--- START ---

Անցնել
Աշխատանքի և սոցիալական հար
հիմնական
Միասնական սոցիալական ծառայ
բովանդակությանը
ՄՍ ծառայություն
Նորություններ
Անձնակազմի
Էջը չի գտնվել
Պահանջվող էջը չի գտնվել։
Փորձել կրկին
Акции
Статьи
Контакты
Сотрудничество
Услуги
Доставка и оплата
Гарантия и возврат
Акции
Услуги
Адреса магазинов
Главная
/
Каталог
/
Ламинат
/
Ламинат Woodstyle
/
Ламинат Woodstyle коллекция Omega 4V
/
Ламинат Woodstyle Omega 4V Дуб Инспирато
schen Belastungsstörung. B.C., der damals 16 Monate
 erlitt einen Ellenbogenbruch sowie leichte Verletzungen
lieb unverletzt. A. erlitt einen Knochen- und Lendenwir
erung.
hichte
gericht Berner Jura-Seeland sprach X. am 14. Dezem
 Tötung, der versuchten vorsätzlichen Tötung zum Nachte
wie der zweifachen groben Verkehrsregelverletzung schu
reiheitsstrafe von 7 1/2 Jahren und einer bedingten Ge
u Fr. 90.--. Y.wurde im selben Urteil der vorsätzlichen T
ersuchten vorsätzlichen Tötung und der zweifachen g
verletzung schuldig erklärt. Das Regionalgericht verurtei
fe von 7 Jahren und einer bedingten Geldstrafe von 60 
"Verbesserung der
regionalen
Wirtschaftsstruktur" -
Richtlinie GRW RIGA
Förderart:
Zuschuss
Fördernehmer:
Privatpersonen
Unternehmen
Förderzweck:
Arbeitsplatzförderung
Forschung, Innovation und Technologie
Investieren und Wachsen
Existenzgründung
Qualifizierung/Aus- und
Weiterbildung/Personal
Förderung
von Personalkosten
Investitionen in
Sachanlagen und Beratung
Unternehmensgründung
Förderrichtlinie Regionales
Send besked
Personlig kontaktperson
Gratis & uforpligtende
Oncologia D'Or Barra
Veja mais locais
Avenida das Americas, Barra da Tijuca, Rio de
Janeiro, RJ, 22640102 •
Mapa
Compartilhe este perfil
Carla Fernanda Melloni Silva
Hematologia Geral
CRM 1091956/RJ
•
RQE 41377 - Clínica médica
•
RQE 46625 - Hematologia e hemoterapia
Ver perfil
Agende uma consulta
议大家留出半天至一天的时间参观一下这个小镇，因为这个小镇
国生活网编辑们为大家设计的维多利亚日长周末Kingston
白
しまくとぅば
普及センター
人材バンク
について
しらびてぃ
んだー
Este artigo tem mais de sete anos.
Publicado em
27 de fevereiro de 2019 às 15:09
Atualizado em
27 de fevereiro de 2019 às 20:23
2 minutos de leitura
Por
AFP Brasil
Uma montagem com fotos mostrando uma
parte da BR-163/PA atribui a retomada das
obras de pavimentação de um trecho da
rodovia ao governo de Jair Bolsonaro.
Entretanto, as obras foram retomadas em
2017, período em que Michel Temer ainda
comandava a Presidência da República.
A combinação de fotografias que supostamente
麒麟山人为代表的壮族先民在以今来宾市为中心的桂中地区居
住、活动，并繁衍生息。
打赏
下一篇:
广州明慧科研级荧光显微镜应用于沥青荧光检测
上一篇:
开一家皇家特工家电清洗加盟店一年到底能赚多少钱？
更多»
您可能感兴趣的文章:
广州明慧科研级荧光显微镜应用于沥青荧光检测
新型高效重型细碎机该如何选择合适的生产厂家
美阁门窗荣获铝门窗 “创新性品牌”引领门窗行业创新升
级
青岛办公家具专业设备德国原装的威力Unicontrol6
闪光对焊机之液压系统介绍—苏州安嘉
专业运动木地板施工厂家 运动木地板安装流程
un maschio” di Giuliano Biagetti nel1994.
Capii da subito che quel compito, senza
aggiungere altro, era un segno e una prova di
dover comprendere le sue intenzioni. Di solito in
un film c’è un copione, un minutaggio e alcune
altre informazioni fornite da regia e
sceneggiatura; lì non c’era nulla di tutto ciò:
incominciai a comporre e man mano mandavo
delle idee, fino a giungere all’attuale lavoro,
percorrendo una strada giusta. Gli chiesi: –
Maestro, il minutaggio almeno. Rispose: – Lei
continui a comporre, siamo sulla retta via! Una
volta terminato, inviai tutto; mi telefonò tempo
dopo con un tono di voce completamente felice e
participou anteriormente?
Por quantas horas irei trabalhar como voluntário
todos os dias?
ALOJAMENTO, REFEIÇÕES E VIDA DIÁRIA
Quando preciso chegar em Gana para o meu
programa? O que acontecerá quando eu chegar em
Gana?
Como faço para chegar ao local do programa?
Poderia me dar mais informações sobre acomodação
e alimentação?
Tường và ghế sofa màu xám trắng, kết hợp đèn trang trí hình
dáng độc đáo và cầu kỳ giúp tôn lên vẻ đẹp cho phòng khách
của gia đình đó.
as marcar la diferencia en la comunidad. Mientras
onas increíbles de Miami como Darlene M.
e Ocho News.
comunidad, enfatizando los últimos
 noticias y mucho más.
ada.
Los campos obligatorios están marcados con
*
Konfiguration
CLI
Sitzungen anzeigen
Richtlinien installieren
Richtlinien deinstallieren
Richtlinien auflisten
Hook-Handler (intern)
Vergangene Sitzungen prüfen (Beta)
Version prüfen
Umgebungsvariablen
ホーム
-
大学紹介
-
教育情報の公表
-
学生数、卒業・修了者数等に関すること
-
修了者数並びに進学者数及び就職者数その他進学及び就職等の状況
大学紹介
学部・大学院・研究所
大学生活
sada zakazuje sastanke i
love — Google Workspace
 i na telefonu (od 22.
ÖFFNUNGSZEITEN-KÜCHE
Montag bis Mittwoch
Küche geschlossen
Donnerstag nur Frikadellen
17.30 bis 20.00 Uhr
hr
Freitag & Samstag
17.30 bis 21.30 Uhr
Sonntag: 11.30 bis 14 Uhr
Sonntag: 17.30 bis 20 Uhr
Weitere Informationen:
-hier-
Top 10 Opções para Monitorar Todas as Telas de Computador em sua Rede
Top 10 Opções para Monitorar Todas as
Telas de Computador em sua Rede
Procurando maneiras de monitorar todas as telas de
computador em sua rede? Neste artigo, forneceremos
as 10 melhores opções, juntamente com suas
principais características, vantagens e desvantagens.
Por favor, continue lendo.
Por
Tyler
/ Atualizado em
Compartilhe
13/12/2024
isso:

--- END ---

What you will do -
Could you give the number of lines in the entries that contain the string "Omega"? Only the number, please.

Completed exercise -
2